=== Task goal ===
Repeat, please, exactly the lines from the one that has "In this regard, Hofmann" through the end of the records below, with pictures dropped.

=== Entries provided ===
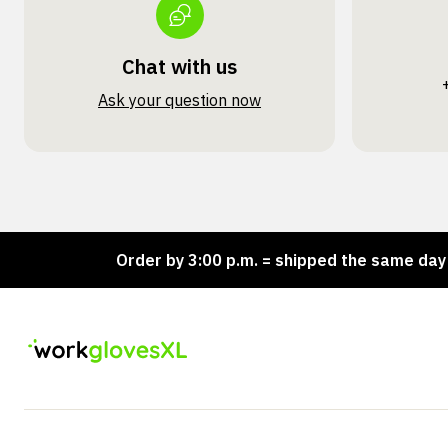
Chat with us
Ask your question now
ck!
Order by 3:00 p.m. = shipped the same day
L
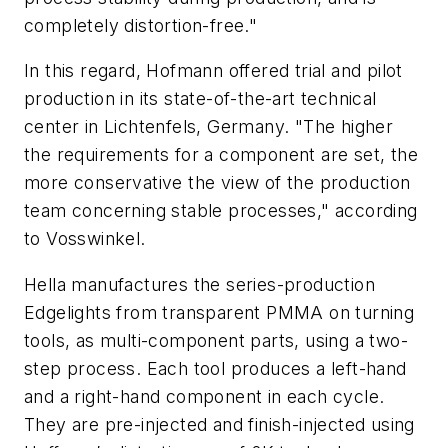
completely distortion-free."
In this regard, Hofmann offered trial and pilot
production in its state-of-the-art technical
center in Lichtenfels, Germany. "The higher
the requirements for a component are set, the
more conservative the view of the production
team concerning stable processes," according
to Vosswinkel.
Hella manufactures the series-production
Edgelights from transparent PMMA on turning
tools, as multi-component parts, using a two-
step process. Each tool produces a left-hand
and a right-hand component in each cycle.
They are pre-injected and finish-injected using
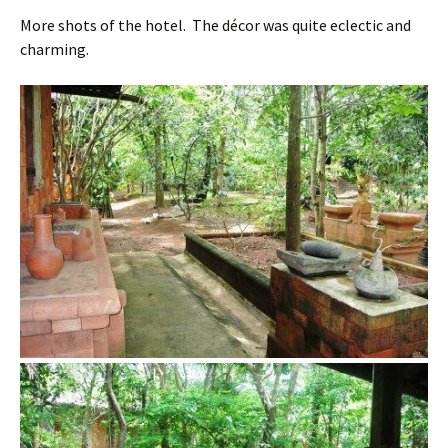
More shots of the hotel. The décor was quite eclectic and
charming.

=== Response for this exercise ===
In this regard, Hofmann offered trial and pilot
production in its state-of-the-art technical
center in Lichtenfels, Germany. "The higher
the requirements for a component are set, the
more conservative the view of the production
team concerning stable processes," according
to Vosswinkel.
Hella manufactures the series-production
Edgelights from transparent PMMA on turning
tools, as multi-component parts, using a two-
step process. Each tool produces a left-hand
and a right-hand component in each cycle.
They are pre-injected and finish-injected using
More shots of the hotel. The décor was quite eclectic and
charming.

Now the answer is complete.